EXERCISE PROMPT | Return every line from the listing where the word "orange" occurs.

TASK INPUT |
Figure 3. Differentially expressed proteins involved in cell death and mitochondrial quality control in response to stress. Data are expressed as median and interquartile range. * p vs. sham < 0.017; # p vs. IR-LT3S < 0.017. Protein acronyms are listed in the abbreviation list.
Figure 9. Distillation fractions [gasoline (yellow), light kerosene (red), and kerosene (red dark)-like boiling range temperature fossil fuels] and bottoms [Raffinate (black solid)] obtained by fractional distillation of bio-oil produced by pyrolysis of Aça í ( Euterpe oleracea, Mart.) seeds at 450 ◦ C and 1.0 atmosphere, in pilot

...

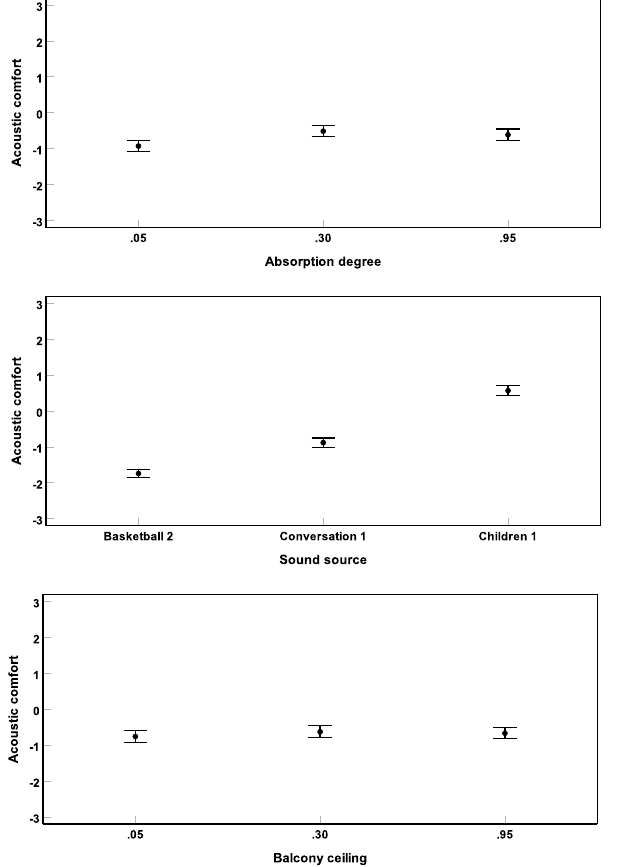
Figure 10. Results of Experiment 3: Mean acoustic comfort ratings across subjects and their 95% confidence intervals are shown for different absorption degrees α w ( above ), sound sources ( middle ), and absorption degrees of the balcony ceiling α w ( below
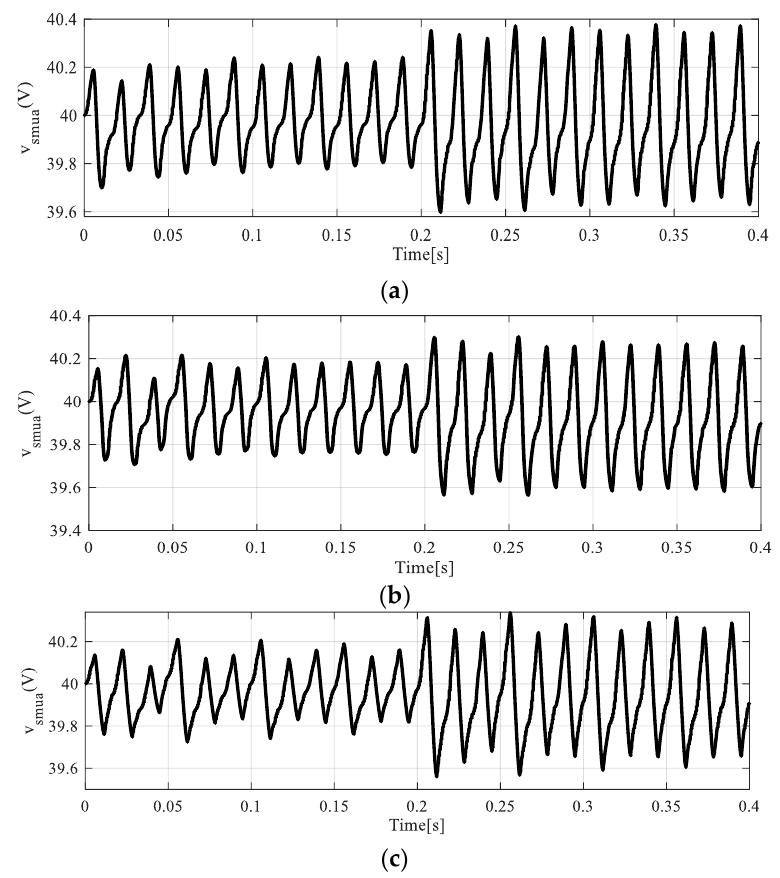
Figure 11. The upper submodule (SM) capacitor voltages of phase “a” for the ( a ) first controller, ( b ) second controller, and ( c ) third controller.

* * *

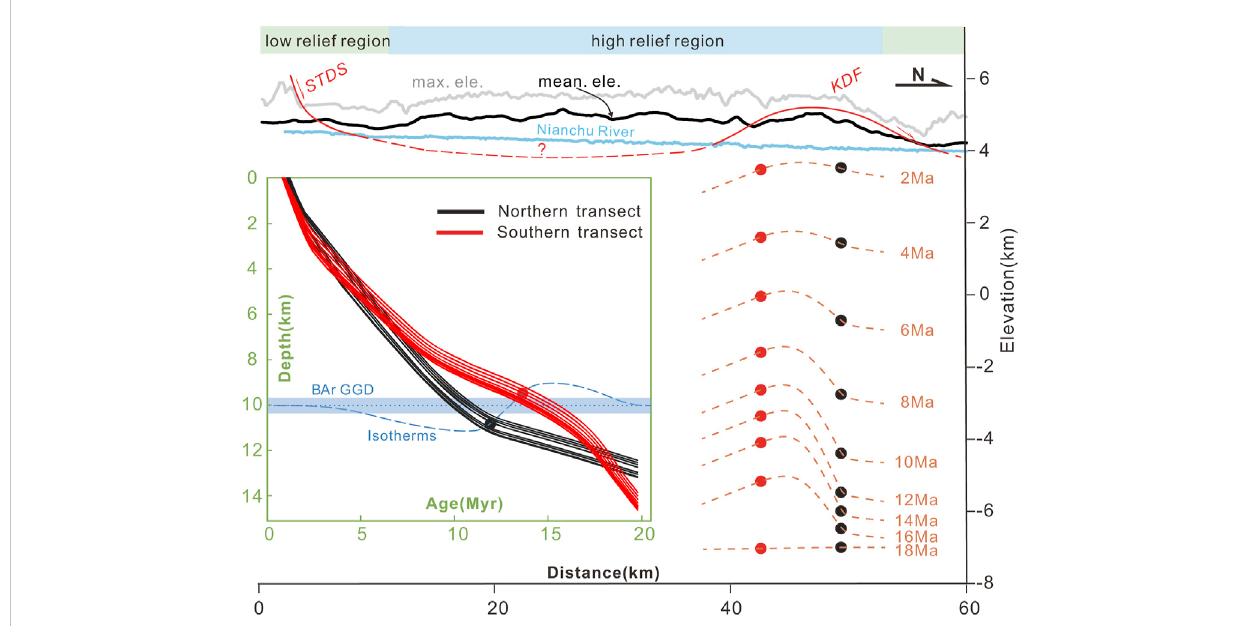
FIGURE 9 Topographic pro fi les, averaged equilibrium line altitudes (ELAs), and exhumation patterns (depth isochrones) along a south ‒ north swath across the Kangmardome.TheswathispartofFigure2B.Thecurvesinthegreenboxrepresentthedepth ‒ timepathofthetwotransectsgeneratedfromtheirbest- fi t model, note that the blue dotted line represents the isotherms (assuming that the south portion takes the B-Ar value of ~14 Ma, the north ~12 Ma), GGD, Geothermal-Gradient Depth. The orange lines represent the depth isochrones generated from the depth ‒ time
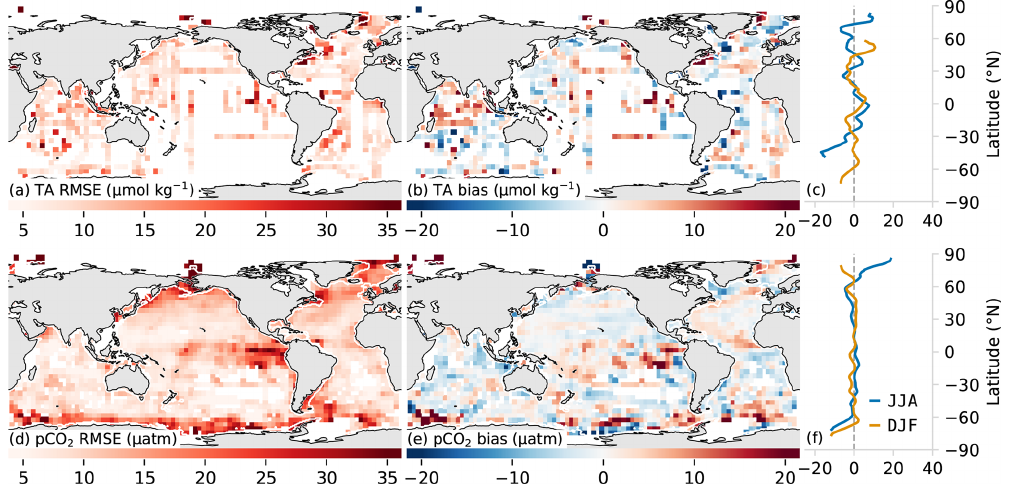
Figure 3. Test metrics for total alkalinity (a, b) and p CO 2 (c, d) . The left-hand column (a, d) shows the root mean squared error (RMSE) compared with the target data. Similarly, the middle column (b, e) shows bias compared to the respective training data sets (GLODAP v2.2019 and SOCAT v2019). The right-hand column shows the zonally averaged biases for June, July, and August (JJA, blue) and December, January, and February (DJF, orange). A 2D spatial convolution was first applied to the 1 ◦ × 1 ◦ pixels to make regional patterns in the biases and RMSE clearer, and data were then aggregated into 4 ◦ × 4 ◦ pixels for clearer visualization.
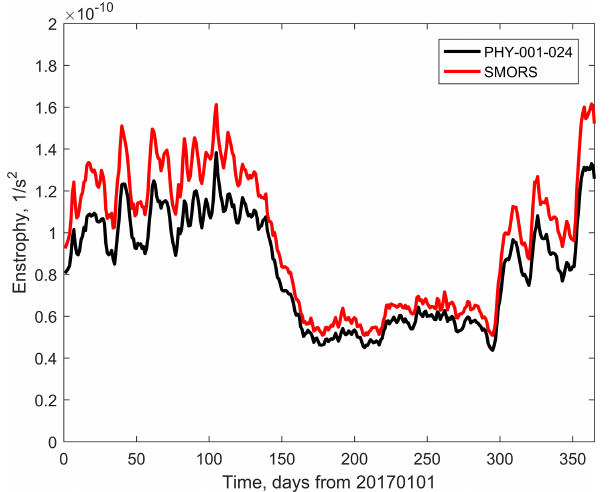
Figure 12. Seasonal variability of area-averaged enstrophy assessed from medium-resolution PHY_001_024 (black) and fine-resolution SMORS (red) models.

EXERCISE SOLUTION |
FIGURE 9 Topographic pro fi les, averaged equilibrium line altitudes (ELAs), and exhumation patterns (depth isochrones) along a south ‒ north swath across the Kangmardome.TheswathispartofFigure2B.Thecurvesinthegreenboxrepresentthedepth ‒ timepathofthetwotransectsgeneratedfromtheirbest- fi t model, note that the blue dotted line represents the isotherms (assuming that the south portion takes the B-Ar value of ~14 Ma, the north ~12 Ma), GGD, Geothermal-Gradient Depth. The orange lines represent the depth isochrones generated from the depth ‒ time
Figure 3. Test metrics for total alkalinity (a, b) and p CO 2 (c, d) . The left-hand column (a, d) shows the root mean squared error (RMSE) compared with the target data. Similarly, the middle column (b, e) shows bias compared to the respective training data sets (GLODAP v2.2019 and SOCAT v2019). The right-hand column shows the zonally averaged biases for June, July, and August (JJA, blue) and December, January, and February (DJF, orange). A 2D spatial convolution was first applied to the 1 ◦ × 1 ◦ pixels to make regional patterns in the biases and RMSE clearer, and data were then aggregated into 4 ◦ × 4 ◦ pixels for clearer visualization.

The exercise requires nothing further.